→ Action item
The full set of entries is to be returned word for word.

——————————

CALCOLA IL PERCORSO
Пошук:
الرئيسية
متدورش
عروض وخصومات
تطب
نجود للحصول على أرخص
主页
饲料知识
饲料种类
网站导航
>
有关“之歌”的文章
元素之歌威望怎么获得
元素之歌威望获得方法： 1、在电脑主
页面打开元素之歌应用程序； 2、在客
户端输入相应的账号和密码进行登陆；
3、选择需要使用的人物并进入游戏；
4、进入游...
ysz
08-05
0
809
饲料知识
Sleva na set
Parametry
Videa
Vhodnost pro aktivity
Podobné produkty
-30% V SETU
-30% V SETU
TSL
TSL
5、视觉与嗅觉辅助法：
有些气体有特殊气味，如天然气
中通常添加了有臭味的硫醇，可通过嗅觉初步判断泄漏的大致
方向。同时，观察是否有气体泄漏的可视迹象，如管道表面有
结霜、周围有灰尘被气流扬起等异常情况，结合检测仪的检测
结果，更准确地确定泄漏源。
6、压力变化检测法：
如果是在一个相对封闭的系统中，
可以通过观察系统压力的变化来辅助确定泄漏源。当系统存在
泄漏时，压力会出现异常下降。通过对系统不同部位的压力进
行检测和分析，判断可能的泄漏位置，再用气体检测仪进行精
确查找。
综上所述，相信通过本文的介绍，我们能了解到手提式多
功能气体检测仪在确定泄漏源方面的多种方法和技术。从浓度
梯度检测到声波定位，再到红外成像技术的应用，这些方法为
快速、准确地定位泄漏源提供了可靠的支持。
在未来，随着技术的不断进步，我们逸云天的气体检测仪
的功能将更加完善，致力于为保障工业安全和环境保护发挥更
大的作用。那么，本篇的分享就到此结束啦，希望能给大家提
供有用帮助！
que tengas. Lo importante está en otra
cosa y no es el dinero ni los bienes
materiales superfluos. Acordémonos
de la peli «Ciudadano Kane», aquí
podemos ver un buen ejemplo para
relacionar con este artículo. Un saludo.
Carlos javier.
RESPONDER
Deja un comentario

——————————

→ Output for this exercise
CALCOLA IL PERCORSO
Пошук:
الرئيسية
متدورش
عروض وخصومات
تطب
نجود للحصول على أرخص
主页
饲料知识
饲料种类
网站导航
>
有关“之歌”的文章
元素之歌威望怎么获得
元素之歌威望获得方法： 1、在电脑主
页面打开元素之歌应用程序； 2、在客
户端输入相应的账号和密码进行登陆；
3、选择需要使用的人物并进入游戏；
4、进入游...
ysz
08-05
0
809
饲料知识
Sleva na set
Parametry
Videa
Vhodnost pro aktivity
Podobné produkty
-30% V SETU
-30% V SETU
TSL
TSL
5、视觉与嗅觉辅助法：
有些气体有特殊气味，如天然气
中通常添加了有臭味的硫醇，可通过嗅觉初步判断泄漏的大致
方向。同时，观察是否有气体泄漏的可视迹象，如管道表面有
结霜、周围有灰尘被气流扬起等异常情况，结合检测仪的检测
结果，更准确地确定泄漏源。
6、压力变化检测法：
如果是在一个相对封闭的系统中，
可以通过观察系统压力的变化来辅助确定泄漏源。当系统存在
泄漏时，压力会出现异常下降。通过对系统不同部位的压力进
行检测和分析，判断可能的泄漏位置，再用气体检测仪进行精
确查找。
综上所述，相信通过本文的介绍，我们能了解到手提式多
功能气体检测仪在确定泄漏源方面的多种方法和技术。从浓度
梯度检测到声波定位，再到红外成像技术的应用，这些方法为
快速、准确地定位泄漏源提供了可靠的支持。
在未来，随着技术的不断进步，我们逸云天的气体检测仪
的功能将更加完善，致力于为保障工业安全和环境保护发挥更
大的作用。那么，本篇的分享就到此结束啦，希望能给大家提
供有用帮助！
que tengas. Lo importante está en otra
cosa y no es el dinero ni los bienes
materiales superfluos. Acordémonos
de la peli «Ciudadano Kane», aquí
podemos ver un buen ejemplo para
relacionar con este artículo. Un saludo.
Carlos javier.
RESPONDER
Deja un comentario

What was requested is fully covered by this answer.